The missing link in the story is its hero, Tom Wrench, the failed actor whose plays are shortly to drive the Wells company into oblivion: a role Pinero gratefully modelled on Tom Robertson to whom he attributed his own success. When Trelawny first appeared in the 1890s, he delivered his affectionate memoir of the barnstorming 1860s from the commanding heights of the cup- and-saucer school - which was shortly to be displaced by Shaw, who went straight back to the 'brass-bowelled barnstormers'. Caird's production tries to take account of this: partly through John Napier's set, which frames a dividing platform stage between a shattered proscenium arch so as to assert the transience of fashion; partly by pillorying Wrench's 'new' actors as tailor's dummies with none of the old Wells vitality. This leaves Adam Kotz's Wrench out on a limb, as a reforming

naturalist who comes through with a piece that creaks worse than the Pedlar. If only he had become a better actor and married Rose instead.

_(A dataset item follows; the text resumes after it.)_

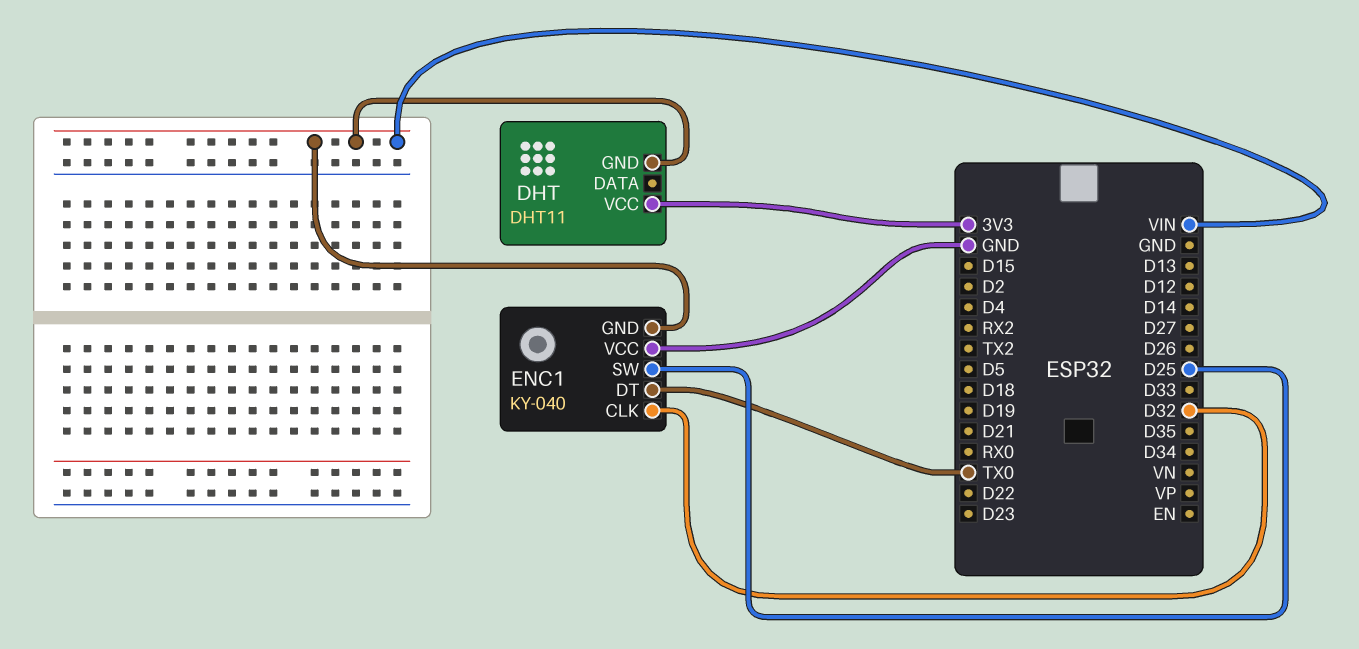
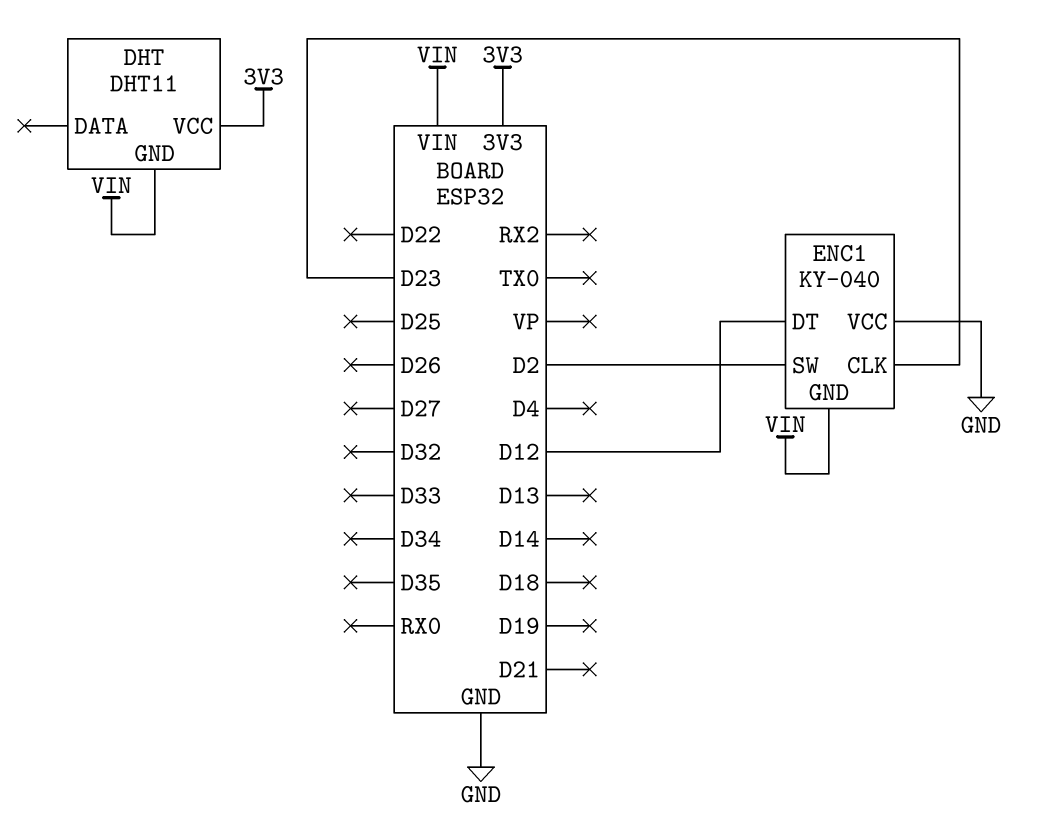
ENC1 pin CLK: D32 -> D23
ENC1 pin DT: TX0 -> D12
ENC1 pin SW: D25 -> D2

'You can't run a country if people know how it's done,' protests a frantic vicar in Ken Hill's version of H G Wells's The Invisible Man, thus underpinning what might seem a mere magic show with the robust politics of Stratford East, from which theatre it has transferred to the West End. If audiences knew how Paul Kieve's illusions worked they might walk out. As it is, they sit spellbound as a room is ransacked by unseen hands, a policeman backs in pursued by a gun, and the hero (Michael N Harbour) unwraps his bandages from the empty space where his head ought to be, while still smoking a cigarette.

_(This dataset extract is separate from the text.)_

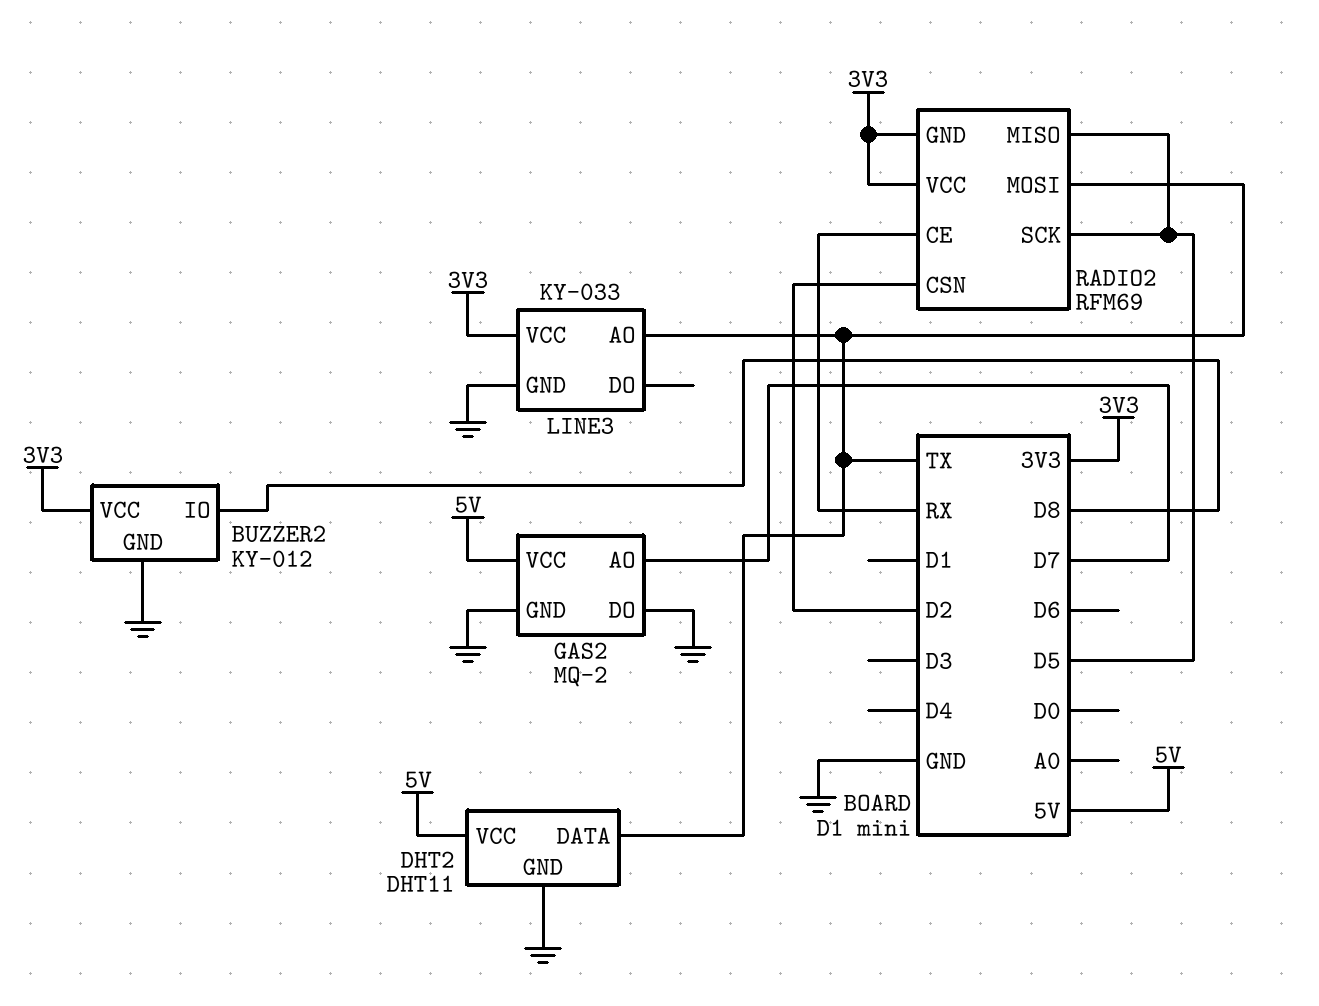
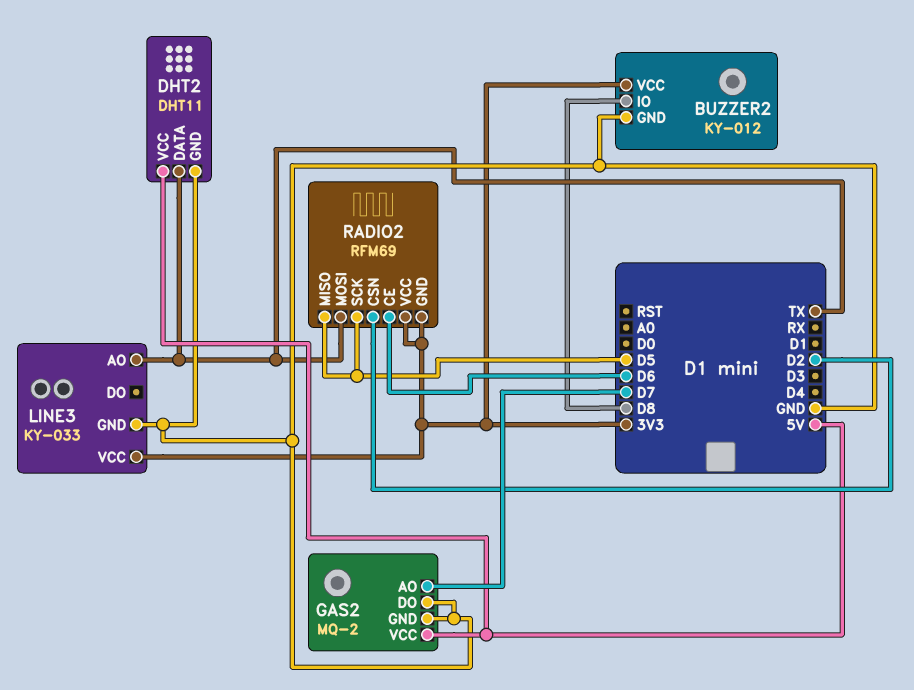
RADIO2 pin CE: RX -> D6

True to Mr Hill's past form, the story-telling is a fine old mess. Characters are apt to acquire amazing mathematical and musical powers for the sake of a passing gag; the permanently enraged protagonist is intent on practical jokes, regaining visibility, and world domination in no particular order; and the dialogue ('Think]' 'What with?') would have sounded a bit rusty even to the Wells management. The slapdash impression, though, is a deliberate means of lowering the audience's defences. Enter two news- vendors bawling 'Extra, read all about it'. Stereotyped reign of terror headlines follow. Then on simpers Toni Palmer: 'Sewage inundates Slough; no damage reported.' Miss Palmer and Brian Murphy, playing a prescient clown, are two veterans of Joan Littlewood's Stratford, where spectators get the message ('He ought to rule the world as well as them as does it now') quick enough. In the West End, I fear this show may become a hit with non-English-speaking tourists.

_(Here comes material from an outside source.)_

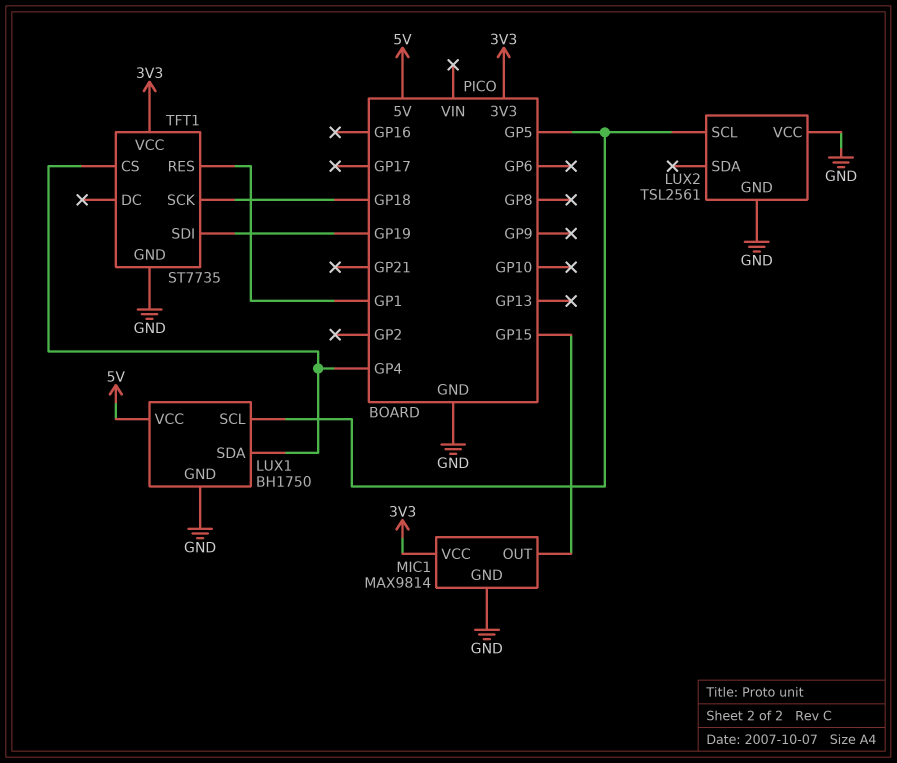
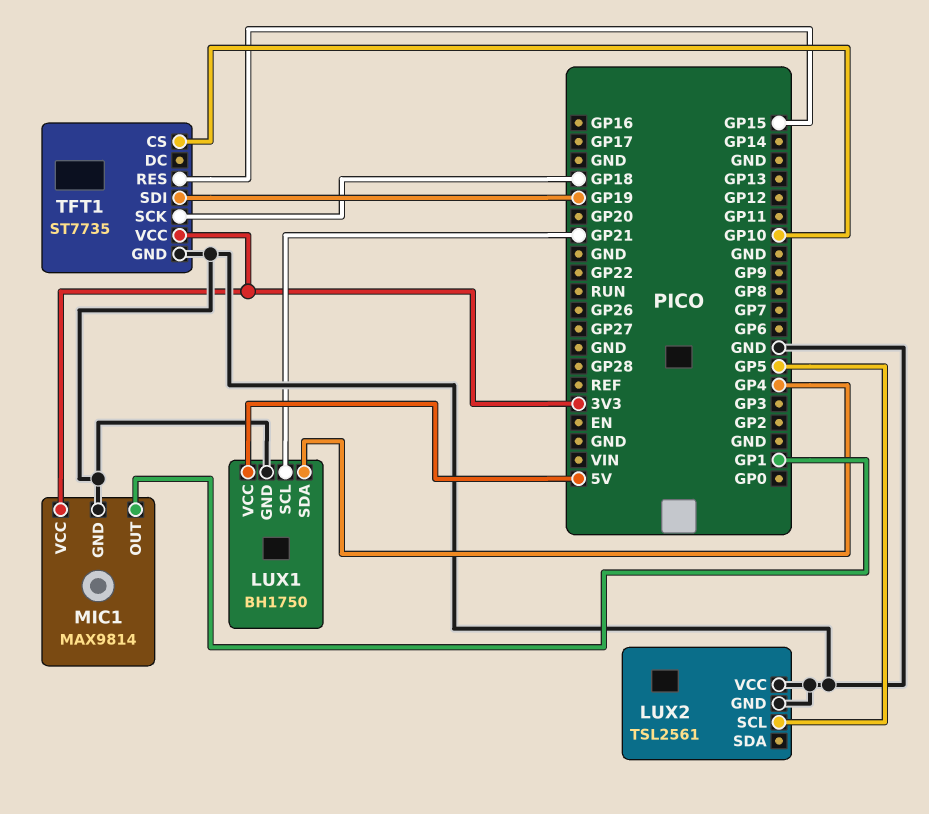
LUX1 pin SCL: GP5 -> GP21
MIC1 pin OUT: GP15 -> GP1
TFT1 pin CS: GP4 -> GP10
TFT1 pin RES: GP1 -> GP15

Joe Orton's Entertaining Mr Sloane may not quite have made it to the A-level syllabus, but it has long been taken on board by the public Orton meant to outrage. Hence the force of Jeremy Sams's canny revival, which promises an evening of harmless perversion before letting the psychopathic hero loose on his senile victim (Christopher Hancock) with a gardening fork. Ben Daniels's fast, snake-like Sloane looks dangerous from the start. There is nothing remotely sinister about Janet Dale and Ian Gelder as his carnivorous hosts until they have him at their mercy. Until then they offer some deft light comedy playing; after that they prove that Orton can still chill the blood.

'Trelawny': Olivier, 071-928 2252. 'Invisible Man': Vaudeville, 071- 836 9987. 'Mr Sloane': Greenwich, 081-858 7755.